WORK INSTRUCTIONS:
1. Name every place that the autobiographical note about growing up near Boston mentions by name.
2. Carry the autobiographical note about growing up near Boston forward, picking up after its final sentence.

SELECTED EXCERPT:

────────

If you heard me say “park your car in Harvard yard,” you wouldn't ask where I'm from.

Growing up in the Boston suburb of Revere (in those days defined by having both a dog track and a horse track, and lots of gentlemen with binoculars doing sub-rosa checks of the totes from assorted windows)I learned early that I could make people pay attention if I told stories. They were whoppers, usually involving secret caves and mysterious codes, that I insisted were true. Soon I realized that if I left an episode at an exciting point everyone came back for more.

My future was obvious. I was either going to be a novelist or a pathological liar.

Writing fiction, however, is a leap into a void—anyone who's tried it will tell you so—and my first published work was largely journalism. Eventually I mustered the courage to make things up and submit the result for publication. I've now done that successfully eighteen times and seen the results in a variety of languages. Which astonishes me, but it's true. You can see more about my books here.

────────

RECORDS:
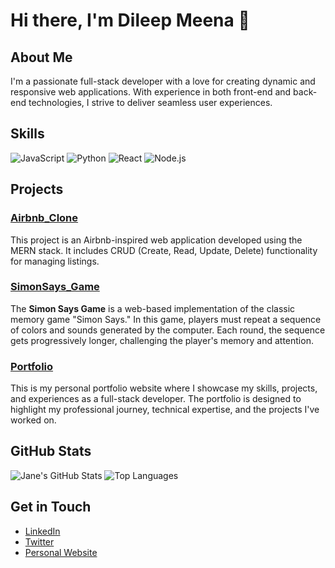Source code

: # Hi there, I'm Dileep Meena 👋

## About Me
I'm a passionate full-stack developer with a love for creating dynamic and responsive web applications. With experience in both front-end and back-end technologies, I strive to deliver seamless user experiences.

## Skills
![JavaScript](https://img.shields.io/badge/-JavaScript-F7DF1E?logo=javascript&logoColor=black)
![Python](https://img.shields.io/badge/-Python-3776AB?logo=python&logoColor=white)
![React](https://img.shields.io/badge/-React-61DAFB?logo=react&logoColor=black)
![Node.js](https://img.shields.io/badge/-Node.js-339933?logo=node.js&logoColor=white)

## Projects
### [Airbnb_Clone](https://github.com/DileepMeena6531/Airbnb_clone)
This project is an Airbnb-inspired web application developed using the MERN stack. It includes CRUD (Create, Read, Update, Delete) functionality for managing listings.

### [SimonSays_Game](https://github.com/DileepMeena6531/simonSays)
The **Simon Says Game** is a web-based implementation of the classic memory game "Simon Says." In this game, players must repeat a sequence of colors and sounds generated by the computer. Each round, the sequence gets progressively longer, challenging the player's memory and attention.

### [Portfolio](https://github.com/DileepMeena6531/MyPortfolio)
This is my personal portfolio website where I showcase my skills, projects, and experiences as a full-stack developer. The portfolio is designed to highlight my professional journey, technical expertise, and the projects I've worked on.

## GitHub Stats
![Jane's GitHub Stats](https://github-readme-stats.vercel.app/api?username=DileepMeena6531&show_icons=true&theme=radical)
![Top Languages](https://github-readme-stats.vercel.app/api/top-langs/?username=DileepMeena6531&layout=compact&theme=radical)

## Get in Touch
- [LinkedIn](https://www.linkedin.com/in/janedoe)
- [Twitter](https://twitter.com/janedoe)
- [Personal Website](https://janedoe.dev)
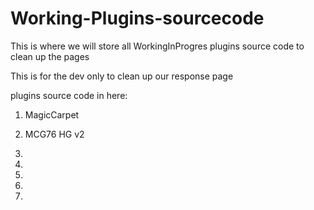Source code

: 
# Working-Plugins-sourcecode
This is where we will store all WorkingInProgres plugins source code to clean up the pages

This is for the dev only to clean up our response page

plugins source code in here:

1. MagicCarpet

2. MCG76 HG v2

3. 

4. 

5. 

6. 

7. 
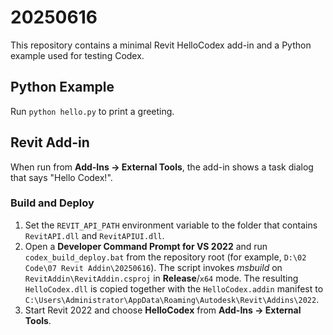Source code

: # 20250616

This repository contains a minimal Revit HelloCodex add-in and a Python example used for testing Codex.

## Python Example
Run `python hello.py` to print a greeting.

## Revit Add-in
When run from **Add-Ins -> External Tools**, the add-in shows a task dialog that says "Hello Codex!".

### Build and Deploy
1. Set the `REVIT_API_PATH` environment variable to the folder that contains
   `RevitAPI.dll` and `RevitAPIUI.dll`.
2. Open a **Developer Command Prompt for VS 2022** and run
   `codex_build_deploy.bat` from the repository root (for example,
   `D:\02 Code\07 Revit Addin\20250616`).
   The script invokes *msbuild* on `RevitAddin\RevitAddin.csproj` in
   **Release**/`x64` mode. The resulting `HelloCodex.dll` is copied together
   with the `HelloCodex.addin` manifest to
   `C:\Users\Administrator\AppData\Roaming\Autodesk\Revit\Addins\2022`.
3. Start Revit 2022 and choose **HelloCodex** from **Add-Ins -> External Tools**.
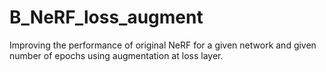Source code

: # B_NeRF_loss_augment

Improving the performance of original NeRF for a given network and given number of epochs using augmentation at loss layer.
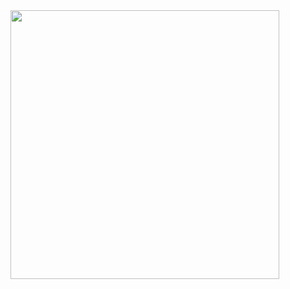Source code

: <div>
  <img src="https://lanyard.kyrie25.me/api/1035323954384089171?idleMessage=Doing%20nothing%20at%20the%20moment" width="430">
  <br/>
  
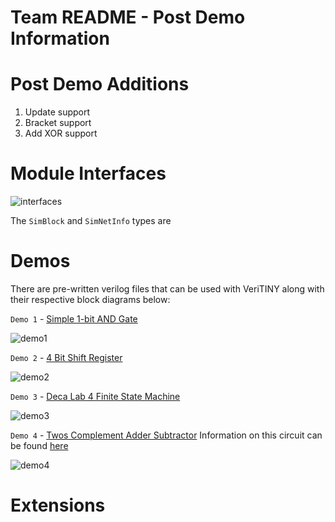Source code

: # Team README - Post Demo Information 

# Post Demo Additions

1. Update support
2. Bracket support
3. Add XOR support


# Module Interfaces 

![interfaces](https://github.com/ImperialCollegeLondon/hlp2020-verilog2/blob/team-README/team/readme-screenshots/module-interfaces.png)

The `SimBlock` and `SimNetInfo` types are 


# Demos 
There are pre-written verilog files that can be used with VeriTINY along with their respective block diagrams below:

`Demo 1` - [Simple 1-bit AND Gate](https://github.com/ImperialCollegeLondon/hlp2020-verilog2/blob/team-README/team/demo-files/and_gate.v)

![demo1](https://github.com/ImperialCollegeLondon/hlp2020-verilog2/blob/team-README/team/readme-screenshots/andgate.png)

`Demo 2` - [4 Bit Shift Register](https://github.com/ImperialCollegeLondon/hlp2020-verilog2/blob/team-README/team/demo-files/shift_reg_next_state.v)

![demo2](https://github.com/ImperialCollegeLondon/hlp2020-verilog2/blob/team-README/team/readme-screenshots/shiftregister.png)

`Demo 3` - [Deca Lab 4 Finite State Machine](https://github.com/ImperialCollegeLondon/hlp2020-verilog2/blob/team-README/team/demo-files/deca4-fsm.v)

![demo3](https://github.com/ImperialCollegeLondon/hlp2020-verilog2/blob/team-README/team/readme-screenshots/deca4fsm.png)

`Demo 4` - [Twos Complement Adder Subtractor](https://github.com/ImperialCollegeLondon/hlp2020-verilog2/blob/team-README/team/readme-screenshots/adder_subtractor.v) 
Information on this circuit can be found [here](http://www.yilectronics.com/Courses/ENGR338L/ENGR338L_2017f/StudentLabs/htregillus/FinalProject.html)

![demo4](https://github.com/ImperialCollegeLondon/hlp2020-verilog2/blob/team-README/team/readme-screenshots/adder-subtractor.png)

# Extensions
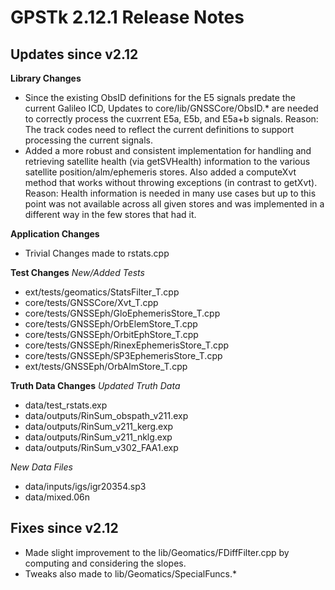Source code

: GPSTk 2.12.1 Release Notes
========================

Updates since v2.12
---------------------

**Library Changes**
 * Since the existing ObsID definitions for the E5 signals predate the current Galileo ICD,  Updates to core/lib/GNSSCore/ObsID.* are needed to correctly process the cuxrrent E5a, E5b, and E5a+b signals. Reason:
The track codes need to reflect the current definitions to support processing the current signals.
 * Added a more robust and consistent implementation for handling and retrieving satellite health (via getSVHealth) information to the various satellite position/alm/ephemeris stores.  Also added a computeXvt method that works without throwing exceptions (in contrast to getXvt). Reason: Health information is needed in many use cases but up to this point was not available across all given stores and was implemented in a different way in the few stores that had it.


**Application Changes**
 * Trivial Changes made to rstats.cpp


**Test Changes**
*New/Added Tests*
 * ext/tests/geomatics/StatsFilter_T.cpp
 * core/tests/GNSSCore/Xvt_T.cpp
 * core/tests/GNSSEph/GloEphemerisStore_T.cpp
 * core/tests/GNSSEph/OrbElemStore_T.cpp
 * core/tests/GNSSEph/OrbitEphStore_T.cpp
 * core/tests/GNSSEph/RinexEphemerisStore_T.cpp
 * core/tests/GNSSEph/SP3EphemerisStore_T.cpp
 * ext/tests/GNSSEph/OrbAlmStore_T.cpp

**Truth Data Changes**
*Updated Truth Data*
 * data/test_rstats.exp
 * data/outputs/RinSum_obspath_v211.exp
 * data/outputs/RinSum_v211_kerg.exp
 * data/outputs/RinSum_v211_nklg.exp
 * data/outputs/RinSum_v302_FAA1.exp

*New Data Files*
 * data/inputs/igs/igr20354.sp3
 * data/mixed.06n


Fixes since v2.12
--------------------
* Made slight improvement to the lib/Geomatics/FDiffFilter.cpp by computing and considering the slopes.
* Tweaks also made to lib/Geomatics/SpecialFuncs.*
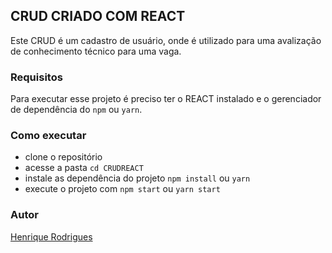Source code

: ## CRUD CRIADO COM REACT

Este CRUD é um cadastro de usuário, onde é utilizado para uma avalização de conhecimento técnico para uma vaga.

### Requisitos

Para executar esse projeto é preciso ter o REACT instalado e o 
gerenciador de dependência do `npm` ou `yarn`.

### Como executar

- clone o repositório
- acesse a pasta `cd CRUDREACT`
- instale as dependência do projeto `npm install` ou `yarn`
- execute o projeto com `npm start` ou `yarn start`

### Autor

[Henrique Rodrigues](https://github.com/henrisilvaa)

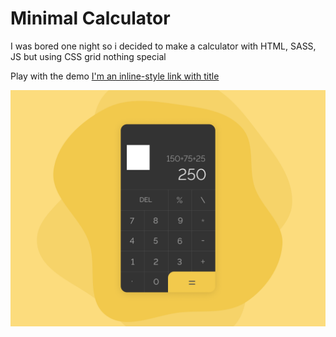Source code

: # Minimal Calculator

I was bored one night so i decided to make a calculator with HTML, SASS, JS but using CSS grid nothing special

Play with the demo [I'm an inline-style link with title](https://www.google.com 'Here')

![Image its based off](/original-photo.png?raw=true 'Original Image')

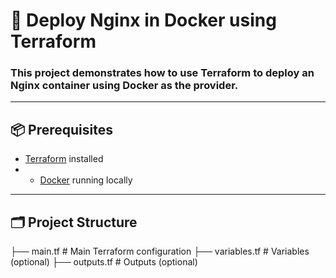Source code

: # 🚀 Deploy Nginx in Docker using Terraform
### This project demonstrates how to use **Terraform** to deploy an **Nginx container** using **Docker** as the provider.

---
 
## 📦 Prerequisites
- [Terraform](https://www.terraform.io/downloads) installed
- - [Docker](https://www.docker.com/products/docker-desktop) running locally

---

## 🗂 Project Structure

├── main.tf # Main Terraform configuration
├── variables.tf # Variables (optional)
├── outputs.tf # Outputs (optional)
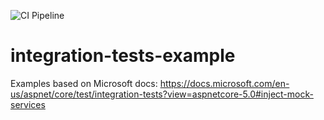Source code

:![CI Pipeline](https://github.com/samjones00/integration-tests-example/workflows/.NET%20Core/badge.svg)

# integration-tests-example

Examples based on Microsoft docs:
https://docs.microsoft.com/en-us/aspnet/core/test/integration-tests?view=aspnetcore-5.0#inject-mock-services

────────

SOLVED PROBLEMS:
1. Harvard yard, Boston, Revere

2.
I was privileged to be married to Bill Martin and be the mother of Michael Martin. Now untimely gone. We lived in many parts of the US and Europe including for a short time northwestern Connecticut, which has among its many charms the Benedictine Abbey of Regina Laudis. For which reason I'm back there now.

My Catholic faith defines my life, along with deep respect and gratitude for the rich legacy of my Jewish heritage.

Happens I'm also a huge soccer fan (Liverpool! Liverpool! Liverpool!) and if you are as well you'll know A/that it's really hard to score goals in Soccer, and B/that many players when they do score make a public gesture of thanks to God. Me too. 

In all things, ad majorem Dei gloriam.